▸ ACTIVITY
Would you repeat the entries below word for word and omit the pictures?

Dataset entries
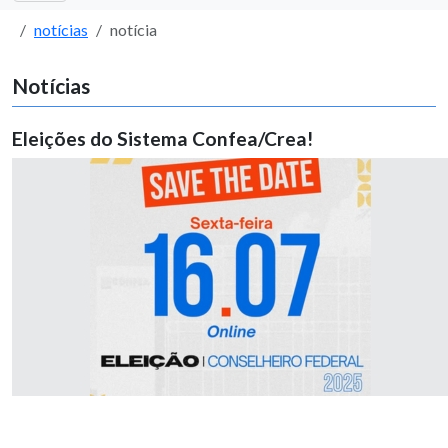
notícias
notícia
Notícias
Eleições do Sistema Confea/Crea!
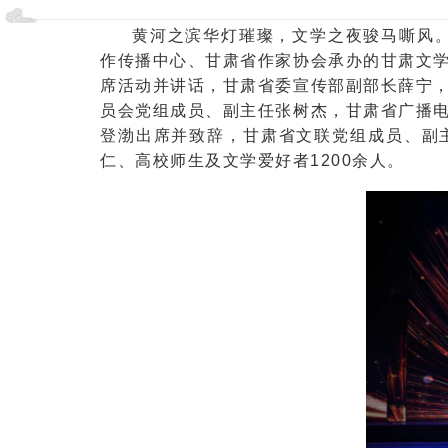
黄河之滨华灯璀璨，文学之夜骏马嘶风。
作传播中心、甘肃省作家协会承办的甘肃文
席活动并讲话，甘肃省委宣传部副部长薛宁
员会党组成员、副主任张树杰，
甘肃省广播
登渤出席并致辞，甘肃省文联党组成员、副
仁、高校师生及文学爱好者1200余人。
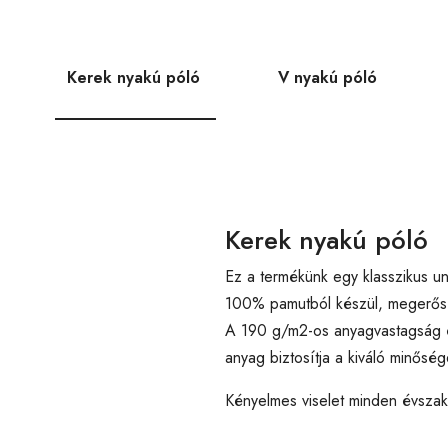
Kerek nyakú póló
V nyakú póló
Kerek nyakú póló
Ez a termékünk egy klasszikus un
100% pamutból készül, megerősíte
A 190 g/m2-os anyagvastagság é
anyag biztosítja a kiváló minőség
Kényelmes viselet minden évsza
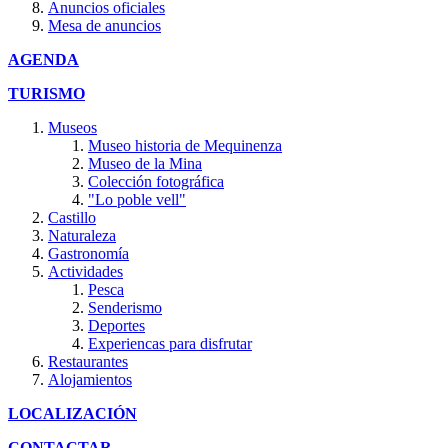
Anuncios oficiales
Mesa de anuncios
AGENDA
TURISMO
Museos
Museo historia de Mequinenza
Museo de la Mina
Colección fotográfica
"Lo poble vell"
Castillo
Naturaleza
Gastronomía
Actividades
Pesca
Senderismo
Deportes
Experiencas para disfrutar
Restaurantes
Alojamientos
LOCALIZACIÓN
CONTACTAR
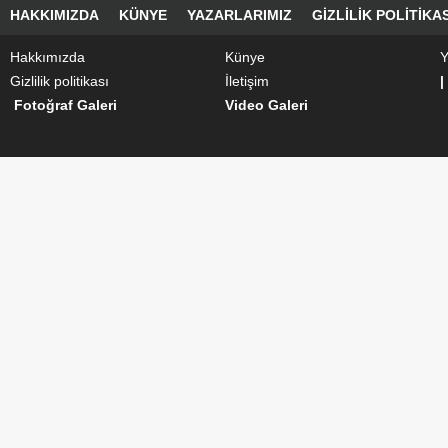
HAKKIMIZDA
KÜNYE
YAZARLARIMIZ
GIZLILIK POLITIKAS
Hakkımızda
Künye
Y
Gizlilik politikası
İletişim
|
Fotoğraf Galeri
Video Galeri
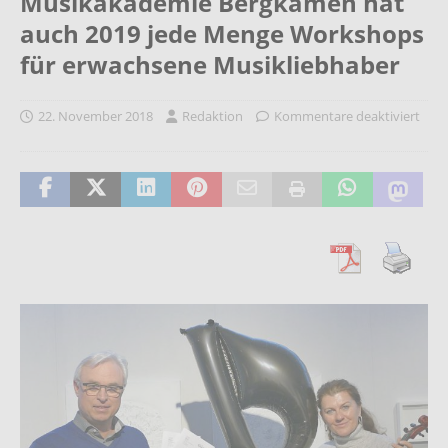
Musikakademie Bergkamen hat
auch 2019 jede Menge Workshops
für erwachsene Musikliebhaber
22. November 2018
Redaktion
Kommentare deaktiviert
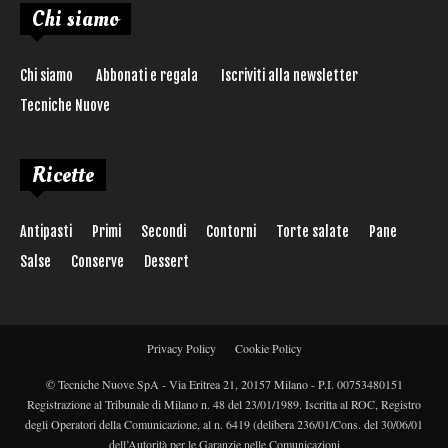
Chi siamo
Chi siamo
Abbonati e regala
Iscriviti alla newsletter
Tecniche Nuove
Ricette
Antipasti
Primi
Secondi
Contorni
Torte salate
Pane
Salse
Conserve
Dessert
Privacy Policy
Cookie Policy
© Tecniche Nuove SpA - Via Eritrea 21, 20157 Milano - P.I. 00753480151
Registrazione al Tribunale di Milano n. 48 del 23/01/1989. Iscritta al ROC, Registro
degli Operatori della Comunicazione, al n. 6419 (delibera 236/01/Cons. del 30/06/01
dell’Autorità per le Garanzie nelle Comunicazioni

▸ TASK OUTPUT
notícias
notícia
Notícias
Eleições do Sistema Confea/Crea!
黄河之滨华灯璀璨，文学之夜骏马嘶风。
作传播中心、甘肃省作家协会承办的甘肃文
席活动并讲话，甘肃省委宣传部副部长薛宁
员会党组成员、副主任张树杰，
甘肃省广播
登渤出席并致辞，甘肃省文联党组成员、副
仁、高校师生及文学爱好者1200余人。
Kerek nyakú póló
V nyakú póló
Kerek nyakú póló
Ez a termékünk egy klasszikus un
100% pamutból készül, megerősíte
A 190 g/m2-os anyagvastagság é
anyag biztosítja a kiváló minőség
Kényelmes viselet minden évsza
Anuncios oficiales
Mesa de anuncios
AGENDA
TURISMO
Museos
Museo historia de Mequinenza
Museo de la Mina
Colección fotográfica
"Lo poble vell"
Castillo
Naturaleza
Gastronomía
Actividades
Pesca
Senderismo
Deportes
Experiencas para disfrutar
Restaurantes
Alojamientos
LOCALIZACIÓN
CONTACTAR
HAKKIMIZDA
KÜNYE
YAZARLARIMIZ
GIZLILIK POLITIKAS
Hakkımızda
Künye
Y
Gizlilik politikası
İletişim
|
Fotoğraf Galeri
Video Galeri
Musikakademie Bergkamen hat
auch 2019 jede Menge Workshops
für erwachsene Musikliebhaber
22. November 2018
Redaktion
Kommentare deaktiviert
Chi siamo
Chi siamo
Abbonati e regala
Iscriviti alla newsletter
Tecniche Nuove
Ricette
Antipasti
Primi
Secondi
Contorni
Torte salate
Pane
Salse
Conserve
Dessert
Privacy Policy
Cookie Policy
© Tecniche Nuove SpA - Via Eritrea 21, 20157 Milano - P.I. 00753480151
Registrazione al Tribunale di Milano n. 48 del 23/01/1989. Iscritta al ROC, Registro
degli Operatori della Comunicazione, al n. 6419 (delibera 236/01/Cons. del 30/06/01
dell’Autorità per le Garanzie nelle Comunicazioni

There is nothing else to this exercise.